The 31-year old daughter of former F1 pilot Emilio de Villota impressed on a handful of outings in the Superleague Formula series last season, and has previous experience in touring cars as well as junior single-seaters, and would bring not only the lure of being a Spanish driver in a Spanish team, but also the expectation of attracting sponsors not previously interested in F1.
The move has been hastened by reports in Germany that Campos Meta's situation will be examined by the F1 Commission next week, with the possibility that it could be asked to rescind its entry for 2010 should a full season's budget not be in place. The sport's commercial supremo, Bernie Ecclestone, has already cast doubt on the viability of both Campos and USF1, and is known to favour switching their entries to other candidates should there be any doubt over whether they will make it through the 2010 campaign, with Stefan GP among those pressing for inclusion, having snapped up elements of Toyota's stalled F1 programme, including its chassis designs.

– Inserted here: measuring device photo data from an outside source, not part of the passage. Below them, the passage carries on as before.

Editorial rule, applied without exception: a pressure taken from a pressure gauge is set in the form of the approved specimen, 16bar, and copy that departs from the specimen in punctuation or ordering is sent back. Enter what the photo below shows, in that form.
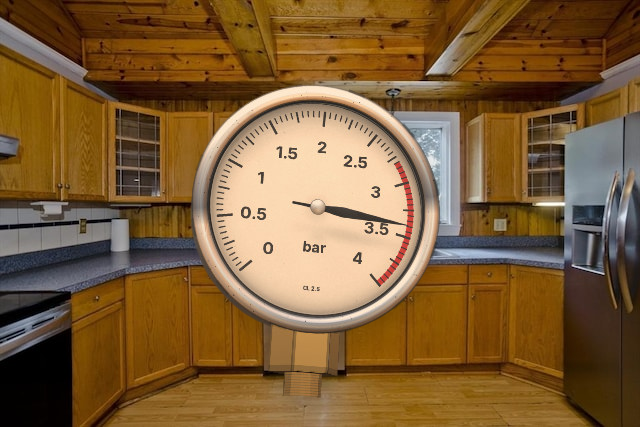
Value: 3.4bar
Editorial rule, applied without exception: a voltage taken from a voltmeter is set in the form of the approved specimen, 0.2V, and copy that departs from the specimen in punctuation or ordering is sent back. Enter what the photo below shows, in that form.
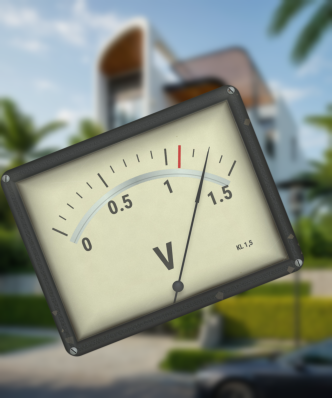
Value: 1.3V
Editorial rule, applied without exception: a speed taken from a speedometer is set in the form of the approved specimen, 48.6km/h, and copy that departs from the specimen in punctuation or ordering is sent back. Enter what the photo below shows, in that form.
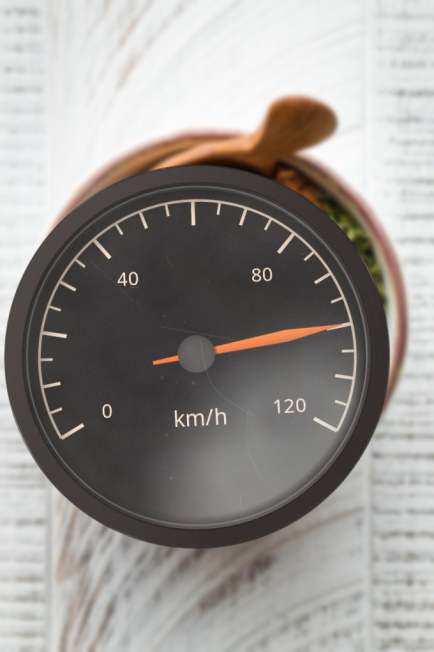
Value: 100km/h
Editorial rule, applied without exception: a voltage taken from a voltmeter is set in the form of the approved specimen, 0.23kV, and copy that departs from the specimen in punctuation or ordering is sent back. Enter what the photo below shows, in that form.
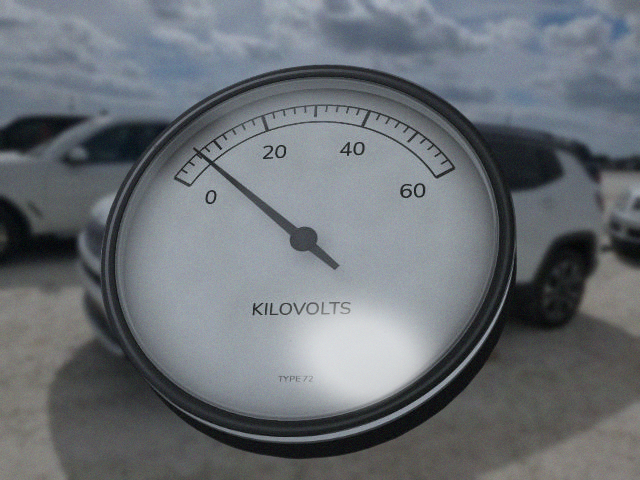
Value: 6kV
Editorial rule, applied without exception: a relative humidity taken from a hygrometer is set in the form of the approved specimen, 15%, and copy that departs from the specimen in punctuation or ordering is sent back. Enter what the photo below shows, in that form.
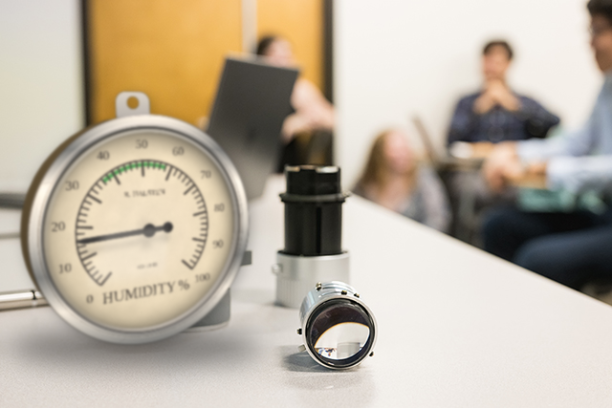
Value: 16%
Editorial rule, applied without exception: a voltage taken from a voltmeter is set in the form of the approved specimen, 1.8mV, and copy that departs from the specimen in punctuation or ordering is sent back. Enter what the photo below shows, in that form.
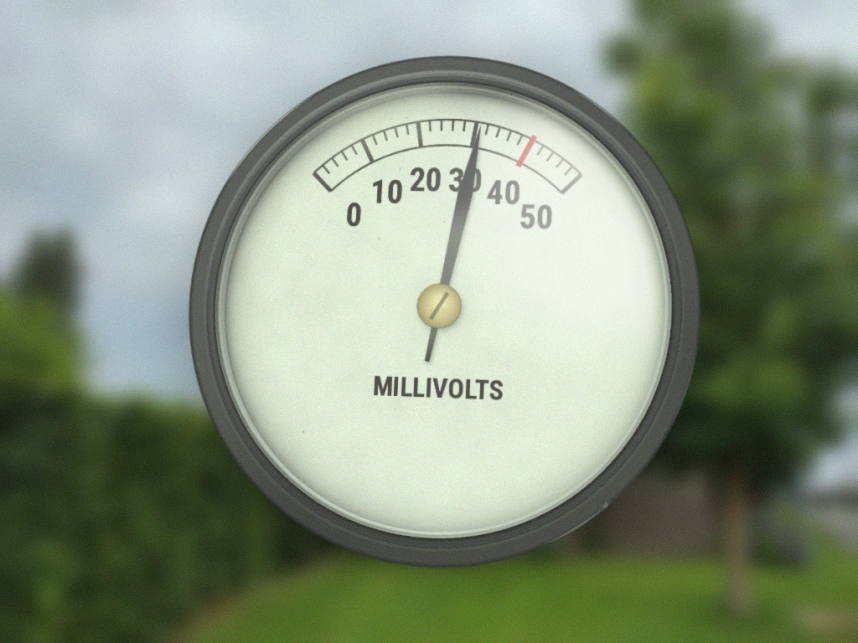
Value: 31mV
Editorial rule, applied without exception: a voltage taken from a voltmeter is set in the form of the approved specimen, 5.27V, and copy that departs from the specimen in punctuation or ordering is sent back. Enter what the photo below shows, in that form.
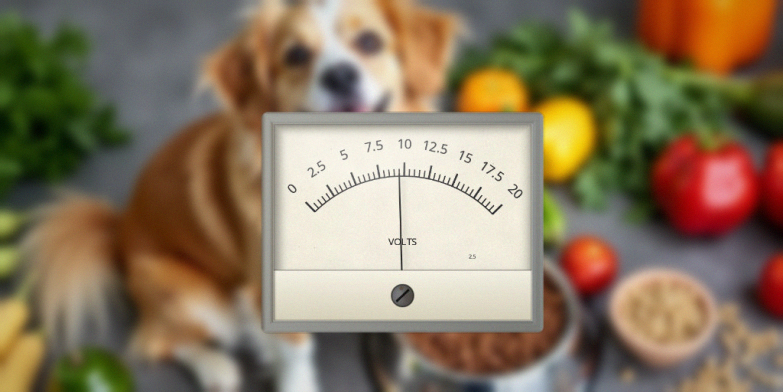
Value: 9.5V
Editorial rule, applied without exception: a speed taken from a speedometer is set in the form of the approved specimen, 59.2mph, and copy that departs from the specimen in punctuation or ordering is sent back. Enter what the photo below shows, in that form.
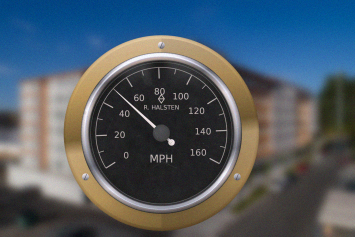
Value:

de Villota would not be the first female driver to compete in grands prix - the late Lella Lombardi scored half a point in the truncated 1975 Spanish GP, while Maria-Teresa de Filippis raced in both 1958 and '59 - but follows the abortive efforts of Giovanna Amati, who failed to qualify for three races with Brabham in 1992, Davina Galica and Desire Wilson, whose sixth place in South Africa in 1981 was scrubbed from the record books. Britain's Katherine Legge was the last female driver to sample F1 power, when she tested for Minardi in 2005.